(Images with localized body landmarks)
_____

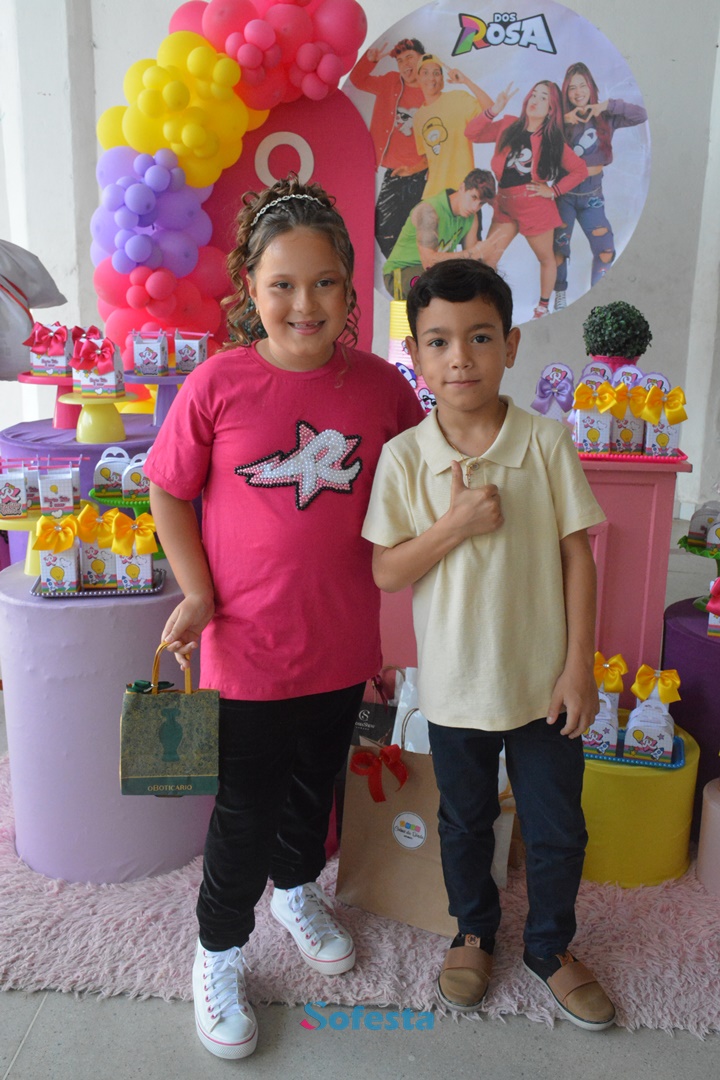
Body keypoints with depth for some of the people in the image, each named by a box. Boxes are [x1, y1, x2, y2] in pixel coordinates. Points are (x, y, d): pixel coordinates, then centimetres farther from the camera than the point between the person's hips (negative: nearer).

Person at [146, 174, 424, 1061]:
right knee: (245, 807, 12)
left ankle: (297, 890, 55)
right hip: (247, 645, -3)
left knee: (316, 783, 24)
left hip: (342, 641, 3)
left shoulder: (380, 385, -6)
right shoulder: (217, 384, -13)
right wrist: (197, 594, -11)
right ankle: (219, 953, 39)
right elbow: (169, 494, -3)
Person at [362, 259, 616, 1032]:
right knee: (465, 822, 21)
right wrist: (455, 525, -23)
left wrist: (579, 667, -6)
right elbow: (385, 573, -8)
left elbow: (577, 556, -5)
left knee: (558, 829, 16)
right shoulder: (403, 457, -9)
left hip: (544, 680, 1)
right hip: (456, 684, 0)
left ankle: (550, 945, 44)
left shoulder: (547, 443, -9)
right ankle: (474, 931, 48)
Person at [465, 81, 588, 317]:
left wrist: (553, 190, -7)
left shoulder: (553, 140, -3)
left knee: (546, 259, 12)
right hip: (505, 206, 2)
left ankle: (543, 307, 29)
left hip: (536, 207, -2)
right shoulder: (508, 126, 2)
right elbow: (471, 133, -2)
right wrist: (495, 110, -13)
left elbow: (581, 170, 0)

_____

▶ _Exercise requirements_
Read through the lines above and collect those that contain the string "shoulder".

▶ _Answer to the problem_
left shoulder: (380, 385, -6)
right shoulder: (217, 384, -13)
right shoulder: (403, 457, -9)
left shoulder: (547, 443, -9)
left shoulder: (553, 140, -3)
right shoulder: (508, 126, 2)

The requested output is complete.